Menteri Luar Negeri Hungaria Peter Szijjarto mengungkapkan negaranya akan tetap mengimpor minyak dan gas dari Rusia. Hungaria menyetujui skema pembayaran yang diberlakukan Rusia yakni dengan mata uang rubel.

"Sebanyak 85 persen pasokan gas kami berasal dari Rusia dan 65 persen pasokan minyak kami berasal dari Rusia. Mengapa? Karena ini ditentukan oleh infrastruktur," kata Szijjarto, dikutip dari CNN Internasional, Jumat (29/4).

Szijjarto menjelaskan, tidak ada sumber atau rute alternatif yang memungkinkan mereka untuk berhenti mengimpor energi Rusia dalam beberapa tahun ke depan.

Senada dengan hal tersebut, Menteri Kabinet Hungaria Gergely Gulyas mengatakan, Hungaria menjadi salah satu negara Uni Eropa yang paling bergantung pada energi Rusia. Negara ini juga yang paling vokal menentang perluasan sanksi Uni Eropa terhadap minyak dan gas Rusia.

"Entah kita membeli gas alam dan minyak mentah, atau tidak ada bahan bakar, tidak ada pemanas dan ekonomi terhenti," ucapnya, dikutip dari Bloomberg.

Sebelumnya, Rusia resmi menyetop aliran gas ke dua negara Eropa, yakni Polandia dan Bulgaria. Ini dikarenakan kedua negara tersebut menolak untuk membayar gas dengan rubel.

Kebijakan tersebut pemberlakukan mata uang rubel sebagai skema pembayaran menjadi balasan Rusia ke negara-negara yang memberikan sanksi imbas invasi ke Ukraina.

Di sisi lain, Presiden Komisi Eropa Ursula von der Leyen mengatakan pada Rabu (27/4), Uni Eropa (UE) siap untuk menghadapi penangguhan pengiriman gas Rusia ke negara-negara anggotanya.

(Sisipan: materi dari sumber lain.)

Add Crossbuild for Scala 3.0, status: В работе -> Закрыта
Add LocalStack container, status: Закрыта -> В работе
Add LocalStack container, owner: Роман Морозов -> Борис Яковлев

Perusahaan pemasok gas Rusia Gazprom sebelumnya pada Rabu mengumumkan bahwa pihaknya menghentikan sepenuhnya pengiriman gas ke Polandia dan Bulgaria, dengan alasan kedua negara anggota UE tersebut "gagal membayar dalam rubel".

Dalam sebuah pernyataan menanggapi pengumuman Gazprom, von der Leyen menyebut langkah itu sebagai "upaya lain oleh Rusia untuk menggunakan gas sebagai alat pemerasan" dalam konteks konflik Rusia-Ukraina.

"Kami telah berupaya untuk memastikan pengiriman alternatif dan tingkat penyimpanan yang paling memungkinkan di seluruh UE," dan kelompok koordinasi pasokan gas bertemu guna memetakan respons UE yang terkoordinasi, kata von der Leyen, dikutip dari Antara.